= Virginia Graham (English writer) =

English writer and poet (1910–1993)

Virginia Margaret Graham (1 November 1910 – 17 February 1993) was a London-born English writer, critic and poet, whose humorous verses on Second World War subjects were republished in London by Persephone Books in 2000 as Consider the Years 1938–1946. The first edition was published in 1946 by Jonathan Cape. She had a long correspondence with Joyce Grenfell, which was later published.

==Early life==
Virginia Graham was the only child of the humorist and poet, Harry Graham (Ruthless Rhymes for Heartless People), and Dorothy Villiers, who married in 1910. She was a Christian Scientist. Brought up near Hyde Park, London, she attended Notting Hill High School. She married Antony Frederic Lewis Thesiger, son of Hon. Percy Thesiger, in 1939, but had no children.

==Published works==
Graham's published books include Say Please (1949), a sardonic etiquette guide illustrated by Osbert Lancaster, Here's How (1951), A Cockney in the Country (1958), and The Story of WVS (Women's Voluntary Services, 1959), for which she worked during the war, and Nikki (1956, illustrated by Gillian Bunbury).

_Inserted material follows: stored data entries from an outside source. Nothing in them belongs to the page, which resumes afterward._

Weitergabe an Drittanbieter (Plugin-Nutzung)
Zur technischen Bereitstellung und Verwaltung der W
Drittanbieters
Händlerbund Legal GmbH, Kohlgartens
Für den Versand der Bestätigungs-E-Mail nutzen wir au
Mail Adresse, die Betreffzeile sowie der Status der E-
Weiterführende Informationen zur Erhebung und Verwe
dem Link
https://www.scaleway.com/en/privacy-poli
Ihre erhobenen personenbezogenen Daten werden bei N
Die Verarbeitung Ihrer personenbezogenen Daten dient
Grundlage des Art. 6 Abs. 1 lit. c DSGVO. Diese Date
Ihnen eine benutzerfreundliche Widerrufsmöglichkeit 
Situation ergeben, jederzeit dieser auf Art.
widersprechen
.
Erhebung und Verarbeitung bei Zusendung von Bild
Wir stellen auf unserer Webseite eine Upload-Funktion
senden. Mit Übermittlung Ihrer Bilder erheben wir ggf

Graham's long correspondence with Joyce Grenfell appeared in 1997. She had met Joyce Grenfell when they were children, and they enjoyed a lifelong friendship, which included collaboration on some of Grenfell's songs. On Grenfell's first stage appearance, Virginia Graham had this to say: "She had no image to preserve, no axe to grind, no future management to impress. This total lack of 'angst' came across the footlights and engendered an atmosphere of extraordinary trust and love, so that audiences under her spell felt safe and cozy and somehow cherished."

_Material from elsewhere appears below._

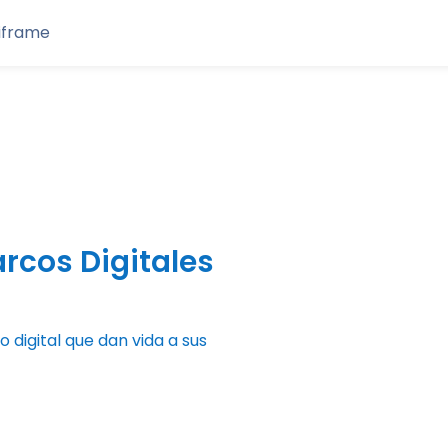
aiframe
rcos Digitales
digital que dan vida a sus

Among the works Virginia Graham translated are I Said to my Wife by the French journalist and writer Jean Duché (1953, illustrated by Nicolas Bentley) and The Sky and the Stars by Albert Préjean (1956). She was instrumental in having her father's Ruthless Rhymes republished in 1986. She also helped to compile a selection of her father's poetry published in the same year: When Grandmama Fell off the Boat.

Virginia Graham wrote regular film reviews for The Spectator in the late 1940s and early 1950s.